Scan the records that follow, and whenever a line has the word "lines", copy it.

[Stored items]
■ ■ ■
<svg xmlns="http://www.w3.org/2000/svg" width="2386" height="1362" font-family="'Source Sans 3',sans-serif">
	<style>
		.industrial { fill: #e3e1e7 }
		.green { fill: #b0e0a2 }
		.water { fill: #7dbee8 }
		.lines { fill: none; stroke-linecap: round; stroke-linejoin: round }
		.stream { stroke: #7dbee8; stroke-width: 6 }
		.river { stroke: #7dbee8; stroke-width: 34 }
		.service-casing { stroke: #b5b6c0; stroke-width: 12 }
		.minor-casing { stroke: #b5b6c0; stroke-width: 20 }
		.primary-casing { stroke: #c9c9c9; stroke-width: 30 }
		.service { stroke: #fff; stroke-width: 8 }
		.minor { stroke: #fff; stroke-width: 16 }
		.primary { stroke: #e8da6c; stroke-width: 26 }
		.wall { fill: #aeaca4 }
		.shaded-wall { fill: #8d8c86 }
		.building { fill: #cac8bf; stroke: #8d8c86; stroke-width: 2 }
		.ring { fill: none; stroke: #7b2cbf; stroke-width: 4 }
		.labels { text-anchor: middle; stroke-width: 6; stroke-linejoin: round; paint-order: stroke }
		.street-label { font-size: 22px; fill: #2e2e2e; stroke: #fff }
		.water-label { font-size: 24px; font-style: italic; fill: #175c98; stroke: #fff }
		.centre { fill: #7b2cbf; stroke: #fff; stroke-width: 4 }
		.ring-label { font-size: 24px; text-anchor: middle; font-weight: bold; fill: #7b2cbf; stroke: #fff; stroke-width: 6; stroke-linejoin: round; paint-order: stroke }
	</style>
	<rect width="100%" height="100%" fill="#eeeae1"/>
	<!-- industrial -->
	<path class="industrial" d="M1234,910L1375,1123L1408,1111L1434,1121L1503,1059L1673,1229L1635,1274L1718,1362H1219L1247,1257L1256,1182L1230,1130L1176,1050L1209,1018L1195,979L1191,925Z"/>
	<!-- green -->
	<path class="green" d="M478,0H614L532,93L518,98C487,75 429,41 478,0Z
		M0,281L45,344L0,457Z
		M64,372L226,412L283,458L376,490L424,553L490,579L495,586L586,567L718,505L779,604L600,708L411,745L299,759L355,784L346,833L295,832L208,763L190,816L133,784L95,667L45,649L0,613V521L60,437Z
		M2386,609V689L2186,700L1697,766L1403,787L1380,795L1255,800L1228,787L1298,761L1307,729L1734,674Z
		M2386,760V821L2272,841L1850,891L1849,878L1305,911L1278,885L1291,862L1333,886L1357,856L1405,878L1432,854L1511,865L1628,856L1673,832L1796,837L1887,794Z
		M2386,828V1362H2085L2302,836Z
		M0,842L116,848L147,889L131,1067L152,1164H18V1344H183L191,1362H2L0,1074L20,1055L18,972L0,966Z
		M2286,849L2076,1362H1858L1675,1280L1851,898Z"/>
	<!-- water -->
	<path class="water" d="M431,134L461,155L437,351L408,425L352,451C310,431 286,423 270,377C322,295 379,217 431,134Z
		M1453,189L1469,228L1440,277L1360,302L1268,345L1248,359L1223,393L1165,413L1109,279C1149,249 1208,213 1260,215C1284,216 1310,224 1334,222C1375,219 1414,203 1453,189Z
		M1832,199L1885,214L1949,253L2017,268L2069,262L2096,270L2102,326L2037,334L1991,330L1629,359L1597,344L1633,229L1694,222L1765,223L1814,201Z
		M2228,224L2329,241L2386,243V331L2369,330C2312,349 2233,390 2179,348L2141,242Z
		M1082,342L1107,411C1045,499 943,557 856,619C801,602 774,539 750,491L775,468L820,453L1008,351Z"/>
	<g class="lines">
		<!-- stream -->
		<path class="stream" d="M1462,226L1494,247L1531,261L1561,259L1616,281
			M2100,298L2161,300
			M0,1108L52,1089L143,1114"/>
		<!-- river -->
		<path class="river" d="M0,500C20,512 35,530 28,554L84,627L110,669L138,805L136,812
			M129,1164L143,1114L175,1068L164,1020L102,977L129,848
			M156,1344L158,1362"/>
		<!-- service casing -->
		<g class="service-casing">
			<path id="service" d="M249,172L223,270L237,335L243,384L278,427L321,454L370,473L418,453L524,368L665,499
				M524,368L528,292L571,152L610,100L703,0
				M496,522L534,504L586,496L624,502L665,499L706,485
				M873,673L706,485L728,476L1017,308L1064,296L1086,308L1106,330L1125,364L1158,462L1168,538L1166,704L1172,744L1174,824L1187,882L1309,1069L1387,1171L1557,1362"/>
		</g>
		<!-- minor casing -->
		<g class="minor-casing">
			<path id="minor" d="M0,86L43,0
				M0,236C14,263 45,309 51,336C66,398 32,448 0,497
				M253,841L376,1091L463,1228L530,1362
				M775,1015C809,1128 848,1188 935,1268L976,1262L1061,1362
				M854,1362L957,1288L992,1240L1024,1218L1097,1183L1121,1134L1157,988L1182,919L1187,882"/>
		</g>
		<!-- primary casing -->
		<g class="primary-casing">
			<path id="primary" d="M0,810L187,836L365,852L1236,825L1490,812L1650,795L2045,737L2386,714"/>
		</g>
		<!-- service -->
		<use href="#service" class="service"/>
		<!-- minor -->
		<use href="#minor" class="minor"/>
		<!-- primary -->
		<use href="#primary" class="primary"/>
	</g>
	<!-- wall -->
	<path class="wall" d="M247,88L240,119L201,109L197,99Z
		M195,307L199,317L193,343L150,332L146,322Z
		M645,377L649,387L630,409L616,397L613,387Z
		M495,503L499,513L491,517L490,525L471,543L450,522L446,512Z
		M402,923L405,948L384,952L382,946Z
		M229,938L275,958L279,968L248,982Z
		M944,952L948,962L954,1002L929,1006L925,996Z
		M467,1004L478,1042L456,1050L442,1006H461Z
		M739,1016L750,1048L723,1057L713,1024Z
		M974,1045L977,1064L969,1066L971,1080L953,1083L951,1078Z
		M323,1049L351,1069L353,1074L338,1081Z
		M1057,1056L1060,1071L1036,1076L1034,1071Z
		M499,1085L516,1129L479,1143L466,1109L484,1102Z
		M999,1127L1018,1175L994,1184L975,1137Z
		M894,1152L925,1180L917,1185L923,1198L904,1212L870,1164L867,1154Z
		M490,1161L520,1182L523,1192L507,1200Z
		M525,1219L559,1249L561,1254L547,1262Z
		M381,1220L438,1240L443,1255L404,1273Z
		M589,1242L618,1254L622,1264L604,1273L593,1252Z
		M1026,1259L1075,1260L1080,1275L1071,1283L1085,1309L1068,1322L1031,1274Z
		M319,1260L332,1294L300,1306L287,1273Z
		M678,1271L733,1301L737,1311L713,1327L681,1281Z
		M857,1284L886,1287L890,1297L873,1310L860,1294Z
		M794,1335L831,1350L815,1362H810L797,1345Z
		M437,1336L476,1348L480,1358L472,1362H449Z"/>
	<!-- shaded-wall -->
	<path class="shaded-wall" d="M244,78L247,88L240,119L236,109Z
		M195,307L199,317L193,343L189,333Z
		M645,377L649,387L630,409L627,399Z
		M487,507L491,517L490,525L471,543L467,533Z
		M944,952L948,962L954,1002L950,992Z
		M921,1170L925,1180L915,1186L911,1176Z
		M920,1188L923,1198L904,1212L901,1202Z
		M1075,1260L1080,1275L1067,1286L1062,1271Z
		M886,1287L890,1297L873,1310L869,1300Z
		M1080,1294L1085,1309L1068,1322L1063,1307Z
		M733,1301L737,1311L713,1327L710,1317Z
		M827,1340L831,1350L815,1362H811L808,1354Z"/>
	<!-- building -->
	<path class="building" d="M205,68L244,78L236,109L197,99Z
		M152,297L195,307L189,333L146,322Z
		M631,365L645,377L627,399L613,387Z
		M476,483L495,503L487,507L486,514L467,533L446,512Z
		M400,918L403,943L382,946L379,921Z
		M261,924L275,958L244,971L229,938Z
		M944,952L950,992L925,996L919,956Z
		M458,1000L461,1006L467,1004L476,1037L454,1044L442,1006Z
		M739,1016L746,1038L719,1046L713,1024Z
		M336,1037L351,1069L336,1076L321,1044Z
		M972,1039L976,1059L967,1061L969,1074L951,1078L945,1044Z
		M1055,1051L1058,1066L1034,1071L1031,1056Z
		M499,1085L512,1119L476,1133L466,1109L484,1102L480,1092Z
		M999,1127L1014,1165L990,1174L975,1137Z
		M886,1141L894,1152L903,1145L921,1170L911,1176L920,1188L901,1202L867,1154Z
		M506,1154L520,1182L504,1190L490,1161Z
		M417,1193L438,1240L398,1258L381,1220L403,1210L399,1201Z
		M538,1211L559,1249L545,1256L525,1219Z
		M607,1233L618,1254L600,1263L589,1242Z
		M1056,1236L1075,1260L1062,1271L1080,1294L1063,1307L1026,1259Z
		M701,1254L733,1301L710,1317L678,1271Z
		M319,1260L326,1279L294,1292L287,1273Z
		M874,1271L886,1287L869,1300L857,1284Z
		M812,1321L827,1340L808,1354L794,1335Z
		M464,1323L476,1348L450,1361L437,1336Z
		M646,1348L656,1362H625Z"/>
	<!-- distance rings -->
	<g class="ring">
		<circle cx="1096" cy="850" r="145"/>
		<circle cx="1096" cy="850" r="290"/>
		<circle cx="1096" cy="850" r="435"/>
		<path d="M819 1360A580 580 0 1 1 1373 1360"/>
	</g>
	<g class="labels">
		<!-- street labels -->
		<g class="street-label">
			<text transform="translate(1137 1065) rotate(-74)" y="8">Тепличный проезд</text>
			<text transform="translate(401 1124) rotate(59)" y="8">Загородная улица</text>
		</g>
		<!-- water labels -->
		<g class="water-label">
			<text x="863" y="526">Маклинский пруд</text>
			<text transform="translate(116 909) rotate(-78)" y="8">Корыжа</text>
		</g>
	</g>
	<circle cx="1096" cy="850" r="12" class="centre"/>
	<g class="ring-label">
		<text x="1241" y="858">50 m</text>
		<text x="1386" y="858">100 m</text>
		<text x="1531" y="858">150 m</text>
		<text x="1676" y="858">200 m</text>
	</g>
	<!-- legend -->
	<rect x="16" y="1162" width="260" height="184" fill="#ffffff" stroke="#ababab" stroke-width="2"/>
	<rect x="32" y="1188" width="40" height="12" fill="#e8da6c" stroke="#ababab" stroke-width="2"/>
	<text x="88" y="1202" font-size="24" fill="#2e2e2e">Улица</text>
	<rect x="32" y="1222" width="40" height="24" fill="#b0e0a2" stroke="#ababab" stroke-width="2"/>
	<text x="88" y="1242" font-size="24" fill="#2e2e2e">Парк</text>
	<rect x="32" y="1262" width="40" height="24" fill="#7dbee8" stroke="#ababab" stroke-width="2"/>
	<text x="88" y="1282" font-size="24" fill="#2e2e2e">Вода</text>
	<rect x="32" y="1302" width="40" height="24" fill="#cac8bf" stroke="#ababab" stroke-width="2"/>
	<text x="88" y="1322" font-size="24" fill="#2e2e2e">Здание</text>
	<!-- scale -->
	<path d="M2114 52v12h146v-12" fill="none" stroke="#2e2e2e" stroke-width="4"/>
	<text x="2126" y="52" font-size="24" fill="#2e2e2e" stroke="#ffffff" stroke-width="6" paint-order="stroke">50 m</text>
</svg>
■ ■ ■
■ **Output for this task**
		.lines { fill: none; stroke-linecap: round; stroke-linejoin: round }
	<g class="lines">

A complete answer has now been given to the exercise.